Much of the public focus is on the nation’s public debt, which is $14.3 trillion.
The International Monetary Fund says the United States must lift the debt ceiling to prevent a “severe shock” to the world economy.
The U.S. is Mexico’s largest trading partner, buying more than 80% of Mexican exports during 2010. Mexico is the third largest U.S. trading partner after China and Canada. Bilateral goods trade reached $362 billion in 2010 and in 2009 they totaled $278 billion, especially as a result of the agriculture programs and Mexico Maquiladora Program.
Mexico and the U.S. do as much business in goods and services that it’s inevitable not to think that the US Debt Crisis has no implications on Mexican economy.
Since June Mexico was preparing for an eventual withdrawal of “capitalflows” and thus has been preparing to reduce any risk exposure in case that the US Debt crisis it’s going to take a while.

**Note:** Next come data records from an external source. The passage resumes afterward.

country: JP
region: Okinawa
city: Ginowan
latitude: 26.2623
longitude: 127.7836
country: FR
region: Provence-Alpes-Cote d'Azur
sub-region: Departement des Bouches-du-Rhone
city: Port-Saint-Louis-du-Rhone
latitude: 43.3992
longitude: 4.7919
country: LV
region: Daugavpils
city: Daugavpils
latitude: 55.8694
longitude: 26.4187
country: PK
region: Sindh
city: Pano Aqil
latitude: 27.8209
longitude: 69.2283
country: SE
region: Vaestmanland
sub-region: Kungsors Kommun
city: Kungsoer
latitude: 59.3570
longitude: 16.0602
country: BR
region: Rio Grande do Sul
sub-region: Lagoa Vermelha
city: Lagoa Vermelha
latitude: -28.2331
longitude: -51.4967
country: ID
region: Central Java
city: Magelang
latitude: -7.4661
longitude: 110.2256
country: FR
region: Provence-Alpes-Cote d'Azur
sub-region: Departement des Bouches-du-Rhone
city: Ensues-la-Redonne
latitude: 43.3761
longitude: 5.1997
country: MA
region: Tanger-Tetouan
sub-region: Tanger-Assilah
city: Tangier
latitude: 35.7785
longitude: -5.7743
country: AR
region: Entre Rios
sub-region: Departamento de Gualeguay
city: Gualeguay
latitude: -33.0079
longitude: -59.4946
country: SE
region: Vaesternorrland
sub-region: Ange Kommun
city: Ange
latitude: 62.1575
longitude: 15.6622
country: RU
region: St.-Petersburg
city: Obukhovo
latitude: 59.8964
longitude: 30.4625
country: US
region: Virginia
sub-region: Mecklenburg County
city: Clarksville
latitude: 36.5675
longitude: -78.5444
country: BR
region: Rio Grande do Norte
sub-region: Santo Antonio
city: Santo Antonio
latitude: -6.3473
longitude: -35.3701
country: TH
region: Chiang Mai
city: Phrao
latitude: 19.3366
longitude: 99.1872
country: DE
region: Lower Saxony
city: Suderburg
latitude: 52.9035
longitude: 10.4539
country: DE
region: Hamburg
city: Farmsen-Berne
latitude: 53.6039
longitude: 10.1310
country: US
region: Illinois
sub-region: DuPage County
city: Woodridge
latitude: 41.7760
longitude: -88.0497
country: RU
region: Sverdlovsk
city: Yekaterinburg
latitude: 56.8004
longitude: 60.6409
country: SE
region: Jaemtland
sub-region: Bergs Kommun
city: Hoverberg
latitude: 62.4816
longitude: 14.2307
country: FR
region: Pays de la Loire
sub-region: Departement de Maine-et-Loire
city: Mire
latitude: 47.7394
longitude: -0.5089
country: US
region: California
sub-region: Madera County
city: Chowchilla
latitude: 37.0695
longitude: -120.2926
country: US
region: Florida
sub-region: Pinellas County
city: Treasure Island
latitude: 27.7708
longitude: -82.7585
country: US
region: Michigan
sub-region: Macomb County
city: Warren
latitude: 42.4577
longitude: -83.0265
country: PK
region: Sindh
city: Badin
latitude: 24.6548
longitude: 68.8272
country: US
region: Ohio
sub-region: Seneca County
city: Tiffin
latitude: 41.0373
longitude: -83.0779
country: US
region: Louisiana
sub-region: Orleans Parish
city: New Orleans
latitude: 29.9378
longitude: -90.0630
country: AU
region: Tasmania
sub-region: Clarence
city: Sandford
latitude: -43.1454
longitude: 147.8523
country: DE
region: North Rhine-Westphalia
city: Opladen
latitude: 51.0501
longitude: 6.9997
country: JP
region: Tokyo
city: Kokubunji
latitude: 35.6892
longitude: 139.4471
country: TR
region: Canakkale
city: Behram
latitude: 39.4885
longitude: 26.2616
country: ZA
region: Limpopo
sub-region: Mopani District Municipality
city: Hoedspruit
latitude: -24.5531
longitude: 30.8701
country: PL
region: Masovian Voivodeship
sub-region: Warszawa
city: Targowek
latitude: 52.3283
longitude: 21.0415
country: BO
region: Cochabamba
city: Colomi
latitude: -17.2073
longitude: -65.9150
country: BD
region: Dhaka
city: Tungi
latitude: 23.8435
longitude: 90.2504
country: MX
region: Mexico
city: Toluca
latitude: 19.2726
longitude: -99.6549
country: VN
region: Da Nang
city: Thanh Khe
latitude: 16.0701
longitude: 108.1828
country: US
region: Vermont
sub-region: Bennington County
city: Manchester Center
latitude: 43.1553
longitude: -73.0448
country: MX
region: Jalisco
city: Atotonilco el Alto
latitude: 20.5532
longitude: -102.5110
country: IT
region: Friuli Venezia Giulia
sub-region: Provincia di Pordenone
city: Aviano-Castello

The trade imbalance that US have with countries around the world isn’t all bad news because it means US transnational companies are willing to invest especially in countries such as Brazil on a larger scale or Mexico.
The strategy to creates jobs and activates the economy is by selling US goods and services to foreign countries, in this case by supplying the US maquiladoras established at the US-Mexico Border.